All these factors impact the economics of mergers and acquisitions: exit multiples of security service companies are substantially lower than those of their product counterparts. These days, when and if a security service provider considers going public, it will typically try acquiring (more rarely - building in-house) a product component. Having a product side of the business can increase the amount of money the firm stands to raise during the IPO. The same is true for acquisitions: everything else being equal, a service provider with a product component will be valued higher than one without.
The difference in exit multiples directly impacts the types of investors entrepreneurs can attract. Founders of product companies can raise capital from VCs as well as other market players including angel investors, private equity firms, and investment syndicates. Service providers, on the other hand, see little interest from venture capital firms who, by the nature of their funding model, have to look for companies likely to become outliers and return 100x or more of the original investment. Consequently, MSSPs and MDRs are much more likely to be successful in raising money from VCs if they have a product/SaaS component.
Providing a visibility layer for their customers
The time when customers would relinquish any visibility into their security operations and just trust that their service provider is “keeping them safe” is slowly going away. More and more companies are looking for a way to gain visibility into the work their vendor is doing.

◆ **Task list**
1 – In the passage on security service companies, what return do venture capital firms need to look for in the companies they fund?
2 – Copy word for word from the passage on security service companies, everything from "The difference in" down to "a product/SaaS component.".

◆ **Available data**
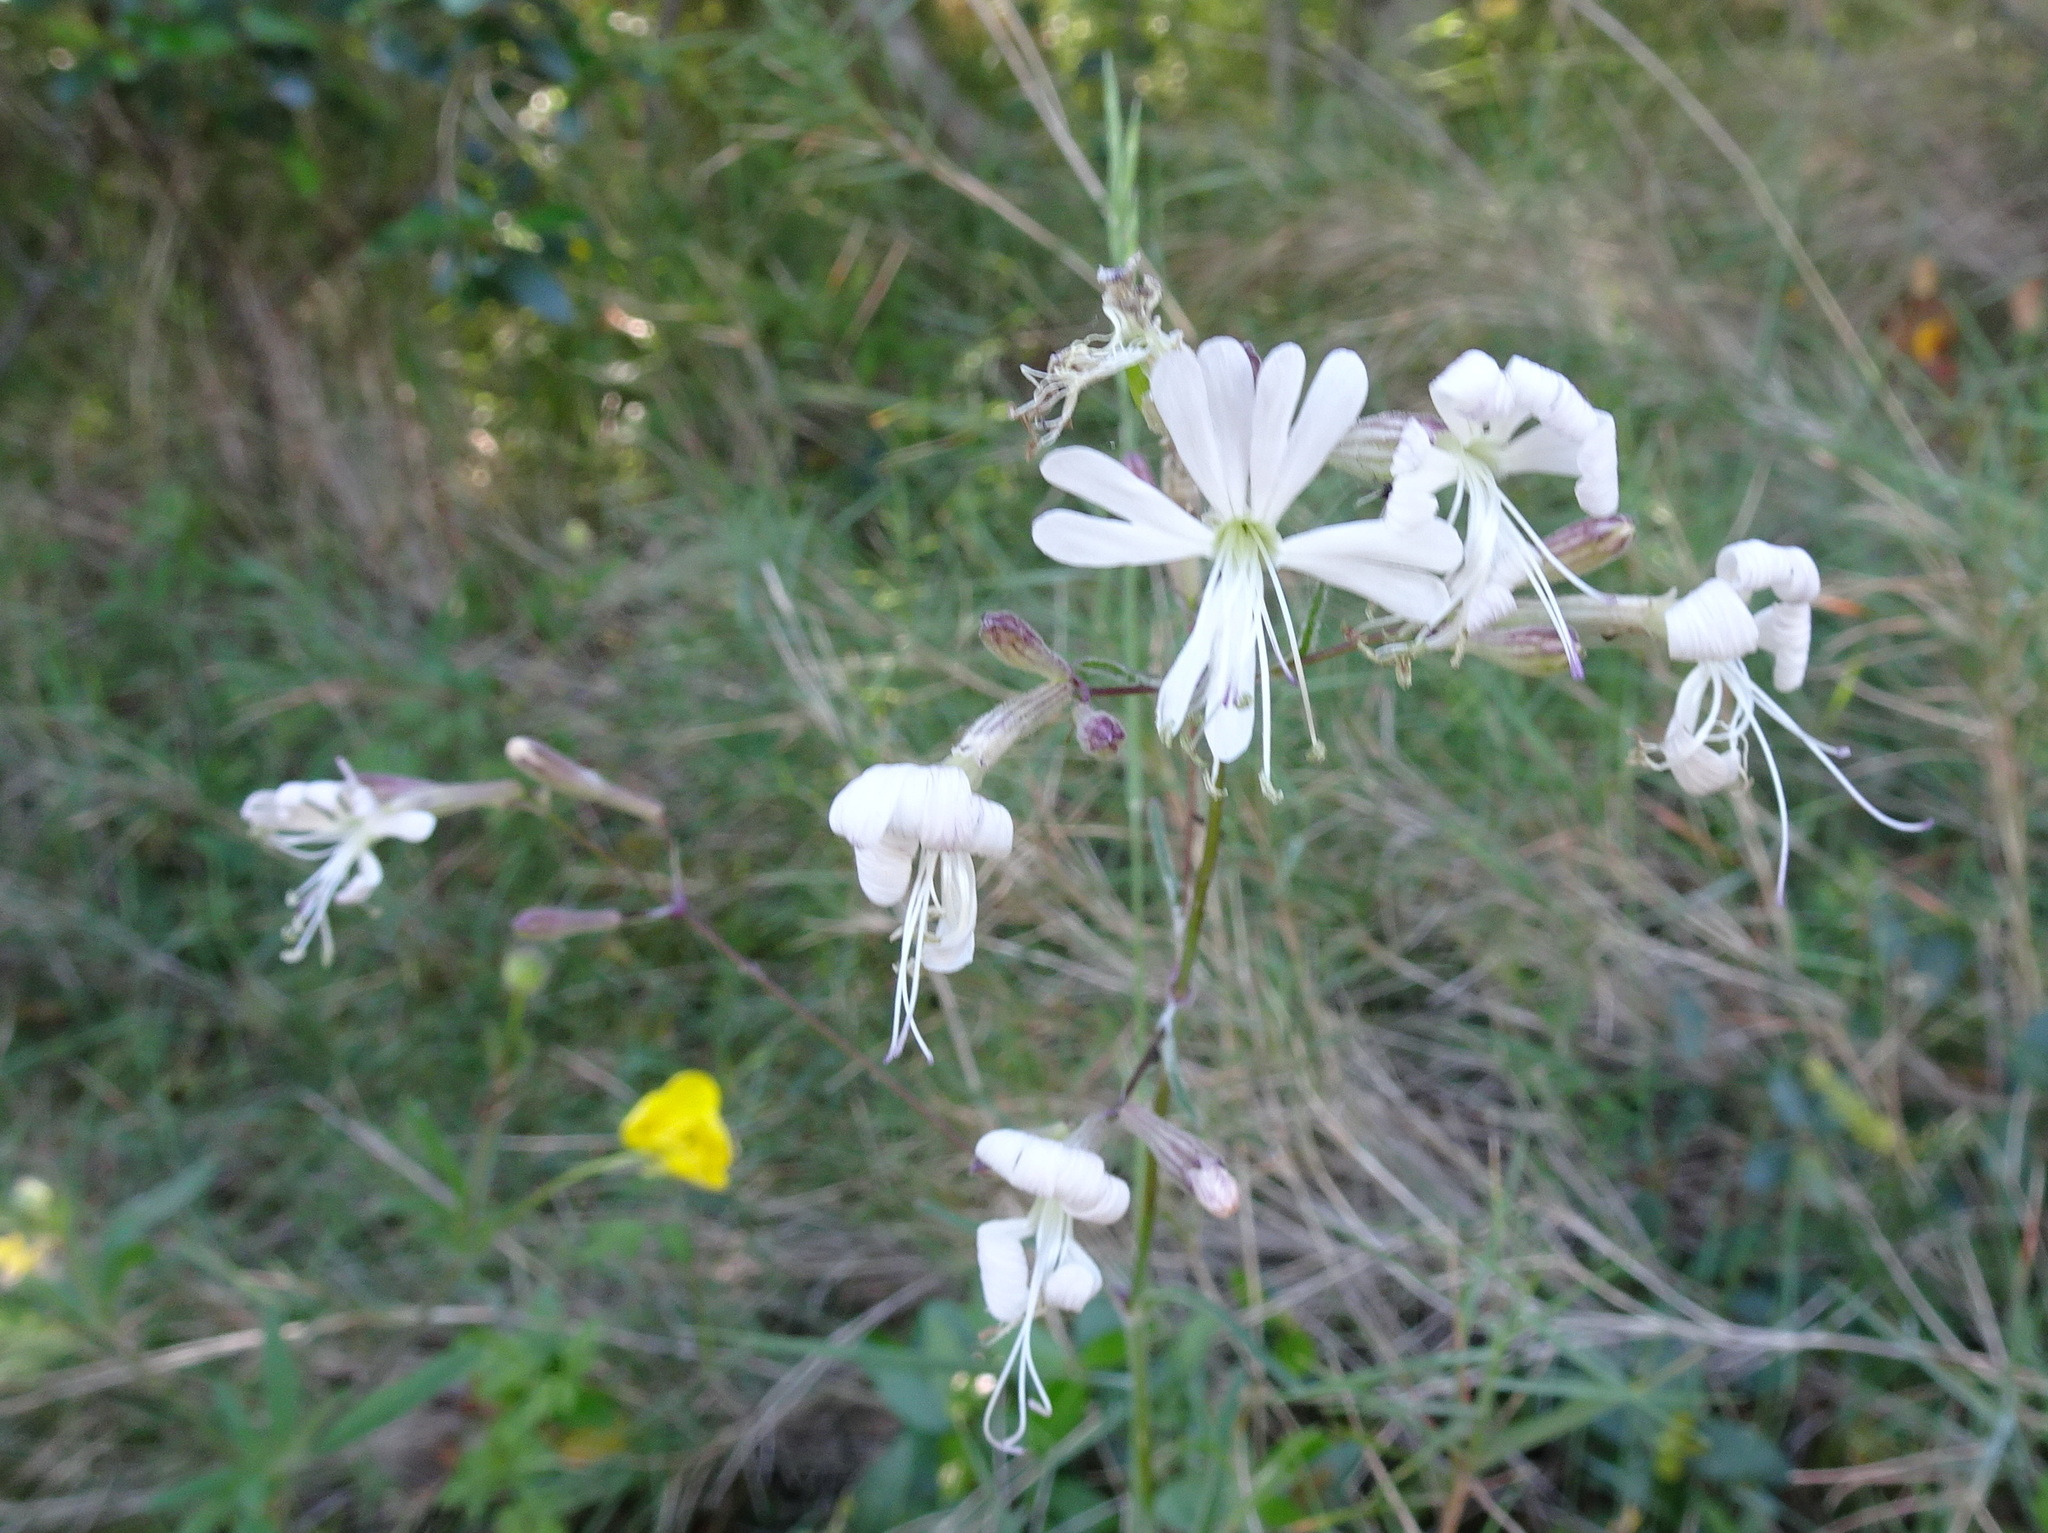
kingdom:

◆ **Full solutions**
1 – They look for companies likely to become outliers and return 100x or more of the original investment.

2 –
The difference in exit multiples directly impacts the types of investors entrepreneurs can attract. Founders of product companies can raise capital from VCs as well as other market players including angel investors, private equity firms, and investment syndicates. Service providers, on the other hand, see little interest from venture capital firms who, by the nature of their funding model, have to look for companies likely to become outliers and return 100x or more of the original investment. Consequently, MSSPs and MDRs are much more likely to be successful in raising money from VCs if they have a product/SaaS component.